The Federal Reserve Board’s still-unwritten debit-interchange rules and new restrictions on network-exclusivity agreements could help First Data Corp.’s business, executives at the transaction processor predicted Nov. 4.

“It’s going to lend itself” to “some heightened competition in the network-services arena,” Ed Labry, president of retail and alliance services at First Data, said during a conference call to discuss the company’s third-quarter earnings. New regulations also likely will lead to new products and service, he added.

The Durbin amendment to the Dodd-Frank Wall Street Reform and Consumer Protection Act, which President Obama signed into law in July, included a provision banning exclusive transaction routing agreements that issuers have with network operators, which experts say should benefit competitors of Visa Inc. and MasterCard Inc. (see story).

Fiserv Inc., Fidelity National Information Services Inc. and Discover Financial Services, which all operate PIN-debit networks, have said in recent months that they expect more card issuers to add their networks as a routing option in response to the rule. First Data, a unit of the Kohlberg Kravis Roberts & Co. private-equity firm, operates the competing Star PIN-debit network, which potentially could benefit.
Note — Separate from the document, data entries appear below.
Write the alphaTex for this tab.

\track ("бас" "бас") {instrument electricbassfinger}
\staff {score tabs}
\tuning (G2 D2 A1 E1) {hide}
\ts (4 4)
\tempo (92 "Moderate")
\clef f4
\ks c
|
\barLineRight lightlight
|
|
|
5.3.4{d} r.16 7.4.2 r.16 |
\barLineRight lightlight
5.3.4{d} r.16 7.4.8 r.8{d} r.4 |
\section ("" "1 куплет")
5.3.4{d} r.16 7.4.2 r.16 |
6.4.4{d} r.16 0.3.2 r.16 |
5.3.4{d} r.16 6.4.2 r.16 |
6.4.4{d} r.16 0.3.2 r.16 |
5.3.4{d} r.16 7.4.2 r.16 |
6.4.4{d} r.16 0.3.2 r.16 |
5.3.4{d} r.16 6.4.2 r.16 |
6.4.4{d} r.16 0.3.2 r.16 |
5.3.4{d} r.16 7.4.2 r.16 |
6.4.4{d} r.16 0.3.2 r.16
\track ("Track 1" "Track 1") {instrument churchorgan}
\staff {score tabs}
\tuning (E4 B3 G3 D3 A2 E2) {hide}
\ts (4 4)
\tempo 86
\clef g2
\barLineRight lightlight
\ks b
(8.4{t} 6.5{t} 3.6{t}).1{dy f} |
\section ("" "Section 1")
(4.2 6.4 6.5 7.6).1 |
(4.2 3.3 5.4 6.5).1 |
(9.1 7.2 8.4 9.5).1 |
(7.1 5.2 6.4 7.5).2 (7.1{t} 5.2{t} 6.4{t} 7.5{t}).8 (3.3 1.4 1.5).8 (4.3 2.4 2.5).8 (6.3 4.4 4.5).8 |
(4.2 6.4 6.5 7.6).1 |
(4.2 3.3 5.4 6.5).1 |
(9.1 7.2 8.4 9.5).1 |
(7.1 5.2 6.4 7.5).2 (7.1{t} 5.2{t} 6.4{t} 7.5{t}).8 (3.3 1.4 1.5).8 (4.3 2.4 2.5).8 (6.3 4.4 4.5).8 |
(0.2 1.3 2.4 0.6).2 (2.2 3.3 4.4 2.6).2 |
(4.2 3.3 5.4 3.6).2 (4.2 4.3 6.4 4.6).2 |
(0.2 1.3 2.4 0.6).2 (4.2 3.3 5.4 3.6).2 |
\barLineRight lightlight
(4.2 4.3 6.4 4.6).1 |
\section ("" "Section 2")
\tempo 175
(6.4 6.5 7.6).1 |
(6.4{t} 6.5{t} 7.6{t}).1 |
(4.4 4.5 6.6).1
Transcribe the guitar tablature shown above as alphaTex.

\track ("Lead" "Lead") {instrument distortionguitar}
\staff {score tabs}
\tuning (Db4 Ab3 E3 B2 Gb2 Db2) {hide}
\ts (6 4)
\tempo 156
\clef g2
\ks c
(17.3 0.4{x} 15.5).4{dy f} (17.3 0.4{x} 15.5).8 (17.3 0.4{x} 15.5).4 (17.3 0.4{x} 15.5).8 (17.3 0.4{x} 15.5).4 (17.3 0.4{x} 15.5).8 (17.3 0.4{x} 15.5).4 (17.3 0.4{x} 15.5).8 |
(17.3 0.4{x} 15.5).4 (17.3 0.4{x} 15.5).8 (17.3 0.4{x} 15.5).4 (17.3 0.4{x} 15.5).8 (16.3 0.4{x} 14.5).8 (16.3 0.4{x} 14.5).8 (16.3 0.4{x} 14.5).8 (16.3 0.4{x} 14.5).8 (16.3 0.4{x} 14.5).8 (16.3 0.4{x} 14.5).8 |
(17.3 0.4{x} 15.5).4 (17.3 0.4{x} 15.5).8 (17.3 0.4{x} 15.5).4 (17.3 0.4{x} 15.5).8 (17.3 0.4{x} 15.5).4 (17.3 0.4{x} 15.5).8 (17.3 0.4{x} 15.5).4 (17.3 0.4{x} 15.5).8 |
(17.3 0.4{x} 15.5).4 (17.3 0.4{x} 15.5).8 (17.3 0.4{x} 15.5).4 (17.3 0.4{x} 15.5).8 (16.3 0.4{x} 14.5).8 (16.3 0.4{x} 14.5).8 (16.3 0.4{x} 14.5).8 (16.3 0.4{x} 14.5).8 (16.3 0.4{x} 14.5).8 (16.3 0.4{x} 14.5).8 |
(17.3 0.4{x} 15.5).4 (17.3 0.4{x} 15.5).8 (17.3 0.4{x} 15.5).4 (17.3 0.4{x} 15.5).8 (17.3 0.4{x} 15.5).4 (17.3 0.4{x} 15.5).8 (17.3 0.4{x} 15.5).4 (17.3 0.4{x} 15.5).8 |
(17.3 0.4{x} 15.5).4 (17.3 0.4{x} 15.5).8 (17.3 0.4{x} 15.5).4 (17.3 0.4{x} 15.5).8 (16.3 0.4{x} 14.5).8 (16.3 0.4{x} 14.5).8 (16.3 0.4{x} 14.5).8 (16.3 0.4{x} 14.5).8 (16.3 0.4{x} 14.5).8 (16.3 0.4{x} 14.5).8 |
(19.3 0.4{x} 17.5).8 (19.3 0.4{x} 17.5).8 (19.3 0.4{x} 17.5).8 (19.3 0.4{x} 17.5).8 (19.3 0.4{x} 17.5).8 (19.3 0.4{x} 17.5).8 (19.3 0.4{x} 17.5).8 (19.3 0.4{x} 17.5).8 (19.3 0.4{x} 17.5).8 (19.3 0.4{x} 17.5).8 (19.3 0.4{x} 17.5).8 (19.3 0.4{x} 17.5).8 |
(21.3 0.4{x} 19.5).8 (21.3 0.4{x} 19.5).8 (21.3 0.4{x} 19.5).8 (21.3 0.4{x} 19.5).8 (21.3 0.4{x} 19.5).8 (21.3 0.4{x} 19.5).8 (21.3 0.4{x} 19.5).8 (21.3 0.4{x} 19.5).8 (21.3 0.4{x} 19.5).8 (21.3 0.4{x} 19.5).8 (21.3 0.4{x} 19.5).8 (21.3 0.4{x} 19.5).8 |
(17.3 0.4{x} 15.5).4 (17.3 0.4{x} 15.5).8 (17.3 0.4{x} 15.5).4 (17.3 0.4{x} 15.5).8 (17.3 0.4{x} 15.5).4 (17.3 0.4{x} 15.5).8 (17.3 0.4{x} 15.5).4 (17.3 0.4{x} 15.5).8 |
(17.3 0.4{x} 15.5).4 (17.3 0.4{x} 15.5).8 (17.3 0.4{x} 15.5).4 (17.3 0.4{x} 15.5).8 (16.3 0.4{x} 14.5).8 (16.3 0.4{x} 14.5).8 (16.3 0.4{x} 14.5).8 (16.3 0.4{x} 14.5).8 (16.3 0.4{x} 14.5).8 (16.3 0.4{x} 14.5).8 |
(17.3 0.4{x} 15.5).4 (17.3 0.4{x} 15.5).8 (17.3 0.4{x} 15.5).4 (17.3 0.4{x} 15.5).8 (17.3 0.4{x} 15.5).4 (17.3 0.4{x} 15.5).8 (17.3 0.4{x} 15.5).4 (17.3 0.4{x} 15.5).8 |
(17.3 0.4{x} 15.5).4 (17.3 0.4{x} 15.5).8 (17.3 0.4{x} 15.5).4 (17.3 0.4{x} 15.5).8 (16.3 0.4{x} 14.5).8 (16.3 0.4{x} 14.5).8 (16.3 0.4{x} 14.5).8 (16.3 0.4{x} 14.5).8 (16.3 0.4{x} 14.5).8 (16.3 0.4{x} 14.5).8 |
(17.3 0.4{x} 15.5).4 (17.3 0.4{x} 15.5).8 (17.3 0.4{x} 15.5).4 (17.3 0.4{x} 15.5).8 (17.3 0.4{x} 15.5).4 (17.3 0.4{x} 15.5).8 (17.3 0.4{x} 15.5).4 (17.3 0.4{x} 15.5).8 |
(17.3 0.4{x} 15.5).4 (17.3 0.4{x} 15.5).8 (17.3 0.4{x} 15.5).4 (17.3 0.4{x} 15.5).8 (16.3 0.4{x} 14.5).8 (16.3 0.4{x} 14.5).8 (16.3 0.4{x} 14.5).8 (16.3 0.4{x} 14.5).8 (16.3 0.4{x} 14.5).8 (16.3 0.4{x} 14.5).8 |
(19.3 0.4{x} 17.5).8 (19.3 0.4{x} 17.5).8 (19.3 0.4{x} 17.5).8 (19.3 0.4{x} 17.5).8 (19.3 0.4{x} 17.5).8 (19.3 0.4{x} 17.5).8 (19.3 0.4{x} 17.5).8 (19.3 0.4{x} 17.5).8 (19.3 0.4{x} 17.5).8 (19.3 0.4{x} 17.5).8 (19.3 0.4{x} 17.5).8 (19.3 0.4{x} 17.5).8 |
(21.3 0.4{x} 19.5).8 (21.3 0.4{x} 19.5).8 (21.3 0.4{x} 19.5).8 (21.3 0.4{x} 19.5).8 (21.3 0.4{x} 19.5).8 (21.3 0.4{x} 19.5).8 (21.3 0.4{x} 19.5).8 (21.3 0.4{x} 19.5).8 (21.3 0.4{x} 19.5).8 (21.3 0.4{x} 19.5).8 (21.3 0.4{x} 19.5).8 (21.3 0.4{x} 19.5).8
The regulation also gave the Fed the task of setting policy to ensure debit card interchange rates are “reasonable and proportional” to the costs card issuers incur, a task many insiders expect to result in lower rates. The Fed could release proposed guidelines by the end of next month.

Higher debit-network fees helped First Data post an 8% increase in third-quarter revenue, to $2.63 billion from a year earlier, the Atlanta payments processor announced. The company’s net loss during the quarter grew 52%, to $386.4 million.

The company’s financial services unit, which performs debit, credit and prepaid card processing services for financial institutions and operates the Star network, saw revenue rise 4%, to $353.7 million from a year earlier. The performance was boosted by debit network fee revenue, which rose in part because of increases in card-association fees and transaction volume, the company said.

Its retail and alliance services unit, which performs merchant acquiring and processing, check verification and settlement services, saw revenue increase 7%, to $851.1 million, though the average transaction size it processed fell about 3% from a year earlier to $69.